Evidence for abundant isolated magnetic nanoparticles at the Paleocene–Eocene boundary
1. Huapei Wang (a)
2. Dennis V. Kent (a, b)
3. Michael J. Jackson (c)
a. Earth and Planetary Sciences, Rutgers University, Piscataway, NJ 08854;
b. Lamont-Doherty Earth Observatory of Columbia University, Palisades, NY 10964; and
c. Institute for Rock Magnetism, Department of Geology and Geophysics, University of Minnesota, Minneapolis, MN 55455
New rock magnetic results (thermal fluctuation tomography, high-resolution first-order reversal curves and low temperature measurements) for samples from the Paleocene–Eocene thermal maximum and carbon isotope excursion in cored sections at Ancora and Wilson Lake on the Atlantic Coastal Plain of New Jersey indicate the presence of predominantly isolated, near-equidimensional single-domain magnetic particles rather than the chain patterns observed in a cultured magnetotactic bacteria sample or magnetofossils in extracts.
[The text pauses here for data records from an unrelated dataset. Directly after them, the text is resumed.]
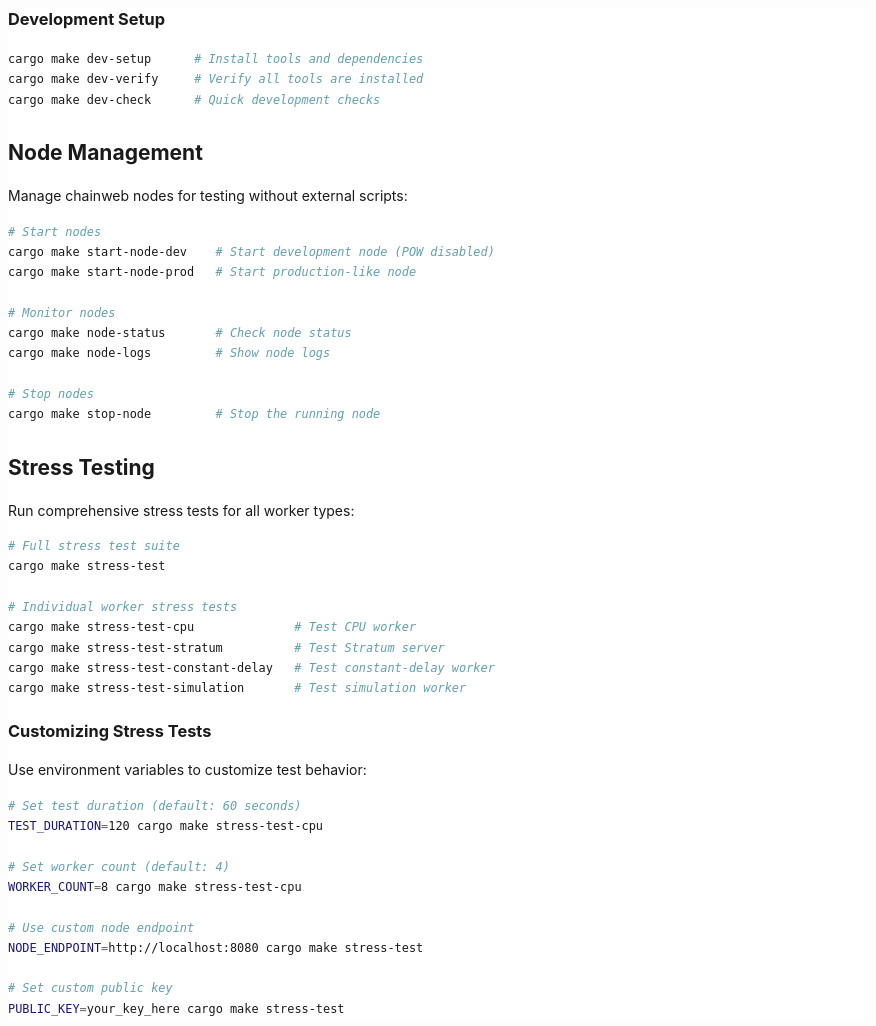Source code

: ### Development Setup

```bash
cargo make dev-setup      # Install tools and dependencies
cargo make dev-verify     # Verify all tools are installed
cargo make dev-check      # Quick development checks
```

## Node Management

Manage chainweb nodes for testing without external scripts:

```bash
# Start nodes
cargo make start-node-dev    # Start development node (POW disabled)
cargo make start-node-prod   # Start production-like node

# Monitor nodes
cargo make node-status       # Check node status
cargo make node-logs         # Show node logs

# Stop nodes
cargo make stop-node         # Stop the running node
```

## Stress Testing

Run comprehensive stress tests for all worker types:

```bash
# Full stress test suite
cargo make stress-test

# Individual worker stress tests
cargo make stress-test-cpu              # Test CPU worker
cargo make stress-test-stratum          # Test Stratum server
cargo make stress-test-constant-delay   # Test constant-delay worker
cargo make stress-test-simulation       # Test simulation worker
```

### Customizing Stress Tests

Use environment variables to customize test behavior:

```bash
# Set test duration (default: 60 seconds)
TEST_DURATION=120 cargo make stress-test-cpu

# Set worker count (default: 4)
WORKER_COUNT=8 cargo make stress-test-cpu

# Use custom node endpoint
NODE_ENDPOINT=http://localhost:8080 cargo make stress-test

# Set custom public key
PUBLIC_KEY=your_key_here cargo make stress-test
```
The various published results can be reconciled with the recognition that chain magnetosomes tend to be preferentially extracted in the magnetic separation process but, as we show, may represent only a small fraction of the overall magnetic assemblage that accounts for the greatly enhanced magnetization of the carbon isotope excursion sediment but whose origin is thus unclear.